- **Data**:
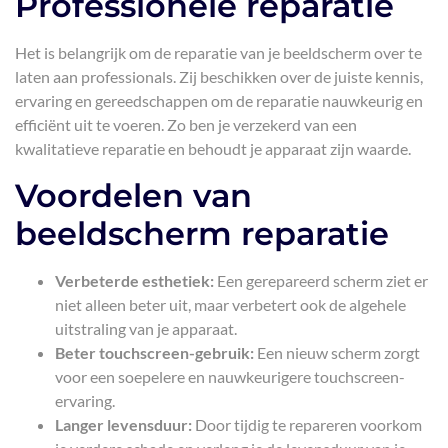
Professionele reparatie
Het is belangrijk om de reparatie van je beeldscherm over te
laten aan professionals. Zij beschikken over de juiste kennis,
ervaring en gereedschappen om de reparatie nauwkeurig en
efficiënt uit te voeren. Zo ben je verzekerd van een
kwalitatieve reparatie en behoudt je apparaat zijn waarde.
Voordelen van
beeldscherm reparatie
Verbeterde esthetiek:
Een gerepareerd scherm ziet er
niet alleen beter uit, maar verbetert ook de algehele
uitstraling van je apparaat.
Beter touchscreen-gebruik:
Een nieuw scherm zorgt
voor een soepelere en nauwkeurigere touchscreen-
ervaring.
Langer levensduur:
Door tijdig te repareren voorkom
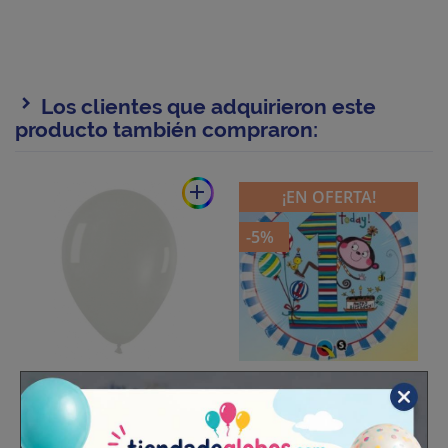
Los clientes que adquirieron este
producto también compraron:
add
¡EN OFERTA!
-5%
Globos Colores Cristal
Globo 1 Año Rachel
12"-29cm Sempertex
Mono Foil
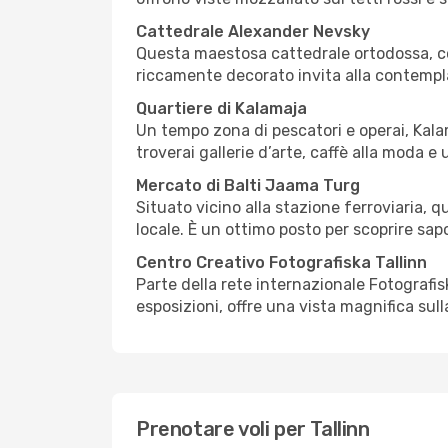
Cattedrale Alexander Nevsky
Questa maestosa cattedrale ortodossa, con
riccamente decorato invita alla contemplaz
Quartiere di Kalamaja
Un tempo zona di pescatori e operai, Kala
troverai gallerie d’arte, caffè alla moda e
Mercato di Balti Jaama Turg
Situato vicino alla stazione ferroviaria, 
locale. È un ottimo posto per scoprire sa
Centro Creativo Fotografiska Tallinn
Parte della rete internazionale Fotografi
esposizioni, offre una vista magnifica sull
Prenotare voli per Tallinn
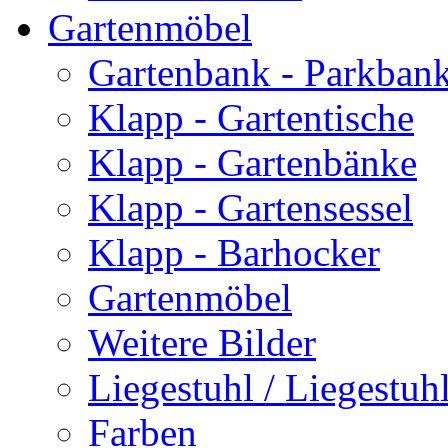
Gartenmöbel
Gartenbank - Parkban
Klapp - Gartentische
Klapp - Gartenbänke
Klapp - Gartensessel
Klapp - Barhocker
Gartenmöbel
Weitere Bilder
Liegestuhl / Liegestuhl
Farben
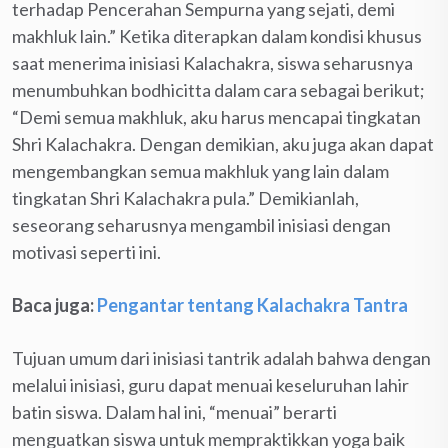
terhadap Pencerahan Sempurna yang sejati, demi
makhluk lain.” Ketika diterapkan dalam kondisi khusus
saat menerima inisiasi Kalachakra, siswa seharusnya
menumbuhkan bodhicitta dalam cara sebagai berikut;
“Demi semua makhluk, aku harus mencapai tingkatan
Shri Kalachakra. Dengan demikian, aku juga akan dapat
mengembangkan semua makhluk yang lain dalam
tingkatan Shri Kalachakra pula.” Demikianlah,
seseorang seharusnya mengambil inisiasi dengan
motivasi seperti ini.
Baca juga:
Pengantar tentang Kalachakra Tantra
Tujuan umum dari inisiasi tantrik adalah bahwa dengan
melalui inisiasi, guru dapat menuai keseluruhan lahir
batin siswa. Dalam hal ini, “menuai” berarti
menguatkan siswa untuk mempraktikkan yoga baik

- **Task instructions**: Each record above should be repeated exactly, please, without pictures.

- **Answer section**:
Professionele reparatie
Het is belangrijk om de reparatie van je beeldscherm over te
laten aan professionals. Zij beschikken over de juiste kennis,
ervaring en gereedschappen om de reparatie nauwkeurig en
efficiënt uit te voeren. Zo ben je verzekerd van een
kwalitatieve reparatie en behoudt je apparaat zijn waarde.
Voordelen van
beeldscherm reparatie
Verbeterde esthetiek:
Een gerepareerd scherm ziet er
niet alleen beter uit, maar verbetert ook de algehele
uitstraling van je apparaat.
Beter touchscreen-gebruik:
Een nieuw scherm zorgt
voor een soepelere en nauwkeurigere touchscreen-
ervaring.
Langer levensduur:
Door tijdig te repareren voorkom
Los clientes que adquirieron este
producto también compraron:
add
¡EN OFERTA!
-5%
Globos Colores Cristal
Globo 1 Año Rachel
12"-29cm Sempertex
Mono Foil
Cattedrale Alexander Nevsky
Questa maestosa cattedrale ortodossa, con
riccamente decorato invita alla contemplaz
Quartiere di Kalamaja
Un tempo zona di pescatori e operai, Kala
troverai gallerie d’arte, caffè alla moda e
Mercato di Balti Jaama Turg
Situato vicino alla stazione ferroviaria, 
locale. È un ottimo posto per scoprire sa
Centro Creativo Fotografiska Tallinn
Parte della rete internazionale Fotografi
esposizioni, offre una vista magnifica sull
Prenotare voli per Tallinn
Gartenmöbel
Gartenbank - Parkban
Klapp - Gartentische
Klapp - Gartenbänke
Klapp - Gartensessel
Klapp - Barhocker
Gartenmöbel
Weitere Bilder
Liegestuhl / Liegestuhl
Farben
terhadap Pencerahan Sempurna yang sejati, demi
makhluk lain.” Ketika diterapkan dalam kondisi khusus
saat menerima inisiasi Kalachakra, siswa seharusnya
menumbuhkan bodhicitta dalam cara sebagai berikut;
“Demi semua makhluk, aku harus mencapai tingkatan
Shri Kalachakra. Dengan demikian, aku juga akan dapat
mengembangkan semua makhluk yang lain dalam
tingkatan Shri Kalachakra pula.” Demikianlah,
seseorang seharusnya mengambil inisiasi dengan
motivasi seperti ini.
Baca juga:
Pengantar tentang Kalachakra Tantra
Tujuan umum dari inisiasi tantrik adalah bahwa dengan
melalui inisiasi, guru dapat menuai keseluruhan lahir
batin siswa. Dalam hal ini, “menuai” berarti
menguatkan siswa untuk mempraktikkan yoga baik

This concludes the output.